Facebook, Google and the battle for the inbox

This morning’s Observer column.

The trouble with email, as the parent of every teenager knows, is that it’s so, well … yesterday. I mean to say, you have to think of a “subject” and whether you’re going to start the message with “Dear” or “Hi!” or “Yo!”. And then there’s the problem of what you put at the end: “See you!” or “xxx” or “Gotta go…” And don’t even mention the issue of the ‘signature’ at the end of the message – you know, “Sent from my iPhone” and all that. And on top of that, there’s the fact that email isn’t synchronous. You could send a message and the other person might not see it for, well, at least five minutes.

Hopeless.

This is the context in which Facebook’s latest ‘messages’ initiative needs to be seen…

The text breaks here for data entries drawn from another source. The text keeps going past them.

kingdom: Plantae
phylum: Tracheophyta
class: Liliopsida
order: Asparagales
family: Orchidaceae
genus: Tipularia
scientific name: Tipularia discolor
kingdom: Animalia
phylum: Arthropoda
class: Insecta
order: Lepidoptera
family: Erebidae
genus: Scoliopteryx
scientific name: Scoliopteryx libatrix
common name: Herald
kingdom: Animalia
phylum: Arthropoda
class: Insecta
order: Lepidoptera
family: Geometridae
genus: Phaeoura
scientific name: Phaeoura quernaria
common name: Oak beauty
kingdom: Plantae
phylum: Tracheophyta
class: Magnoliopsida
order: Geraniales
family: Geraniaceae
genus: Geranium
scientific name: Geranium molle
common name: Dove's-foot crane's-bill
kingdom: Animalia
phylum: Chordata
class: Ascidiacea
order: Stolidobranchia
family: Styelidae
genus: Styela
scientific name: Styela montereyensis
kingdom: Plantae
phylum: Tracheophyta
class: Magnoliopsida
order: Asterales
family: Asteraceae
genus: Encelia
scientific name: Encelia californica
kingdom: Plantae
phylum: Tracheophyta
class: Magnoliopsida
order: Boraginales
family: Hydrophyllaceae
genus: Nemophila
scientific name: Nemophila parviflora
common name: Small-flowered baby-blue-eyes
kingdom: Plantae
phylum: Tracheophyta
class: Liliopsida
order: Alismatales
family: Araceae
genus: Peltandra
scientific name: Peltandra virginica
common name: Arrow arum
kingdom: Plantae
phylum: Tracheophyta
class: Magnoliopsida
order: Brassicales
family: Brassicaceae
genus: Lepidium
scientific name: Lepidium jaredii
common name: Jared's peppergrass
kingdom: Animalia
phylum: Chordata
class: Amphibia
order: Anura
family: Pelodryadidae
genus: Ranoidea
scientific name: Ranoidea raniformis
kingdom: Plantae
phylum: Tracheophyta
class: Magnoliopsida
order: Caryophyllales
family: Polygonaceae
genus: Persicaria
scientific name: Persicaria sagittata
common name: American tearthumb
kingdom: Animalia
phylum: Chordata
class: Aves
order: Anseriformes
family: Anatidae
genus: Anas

Richard Harper — whose new book I am enjoying — also has a nice piece about communications overload in the paper this morning. His conclusion:

Zuckerberg’s announcement has hit a nerve – but not because of the number of messages we now receive. It’s because his announcement is asking us to think about who we want to be and how we convey that through our communications. These are human questions, not technical ones, and all the more important because of it.